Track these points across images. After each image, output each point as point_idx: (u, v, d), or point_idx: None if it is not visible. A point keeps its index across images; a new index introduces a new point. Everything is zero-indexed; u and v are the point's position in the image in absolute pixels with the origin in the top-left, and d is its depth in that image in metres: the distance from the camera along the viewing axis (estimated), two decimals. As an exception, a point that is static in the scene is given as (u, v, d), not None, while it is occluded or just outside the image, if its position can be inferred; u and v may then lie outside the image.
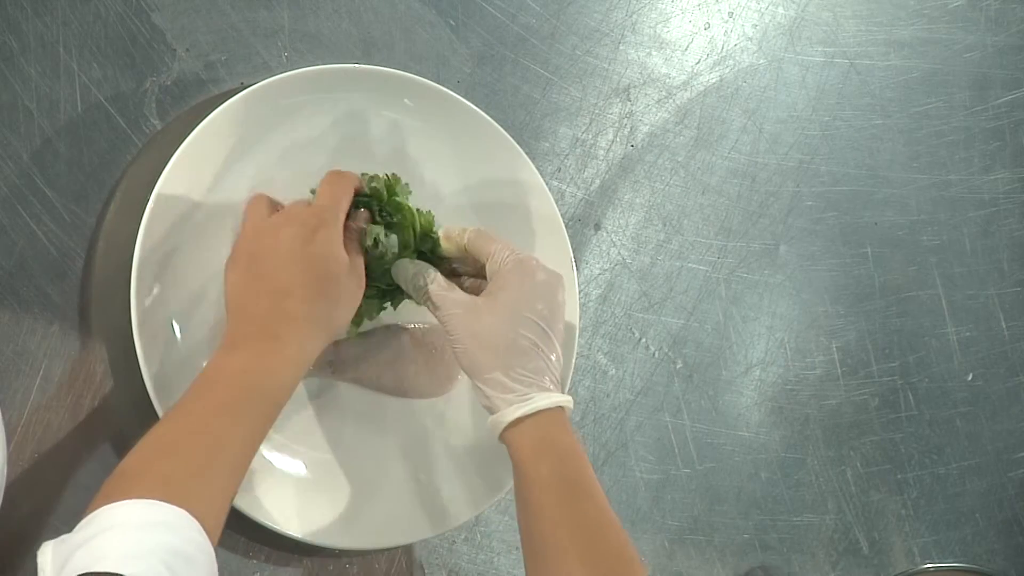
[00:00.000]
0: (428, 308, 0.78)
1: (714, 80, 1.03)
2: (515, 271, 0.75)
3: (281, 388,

Exercise brief => Leave the images aside and transcribe all entries exactly.

Result of this task =>
Track these points across images. After each image, output each point as point_idx: (u, v, d), or point_idx: None if it is not visible. A point keeps its index across images; a new index introduces a new point. Everything is zero-indexed; u and v are the point's position in the image in absolute pixels with the origin in the top-left, and d is its depth in that image in metres: the distance from the camera along the viewing axis (estimated), two decimals. As an exception, a point that is static in the scene is given as (u, v, d), not None, while it is occluded or just outside the image, if its position can be inferred; u and v may then lie outside the image.
[00:00.000]
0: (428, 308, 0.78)
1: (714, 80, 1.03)
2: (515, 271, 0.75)
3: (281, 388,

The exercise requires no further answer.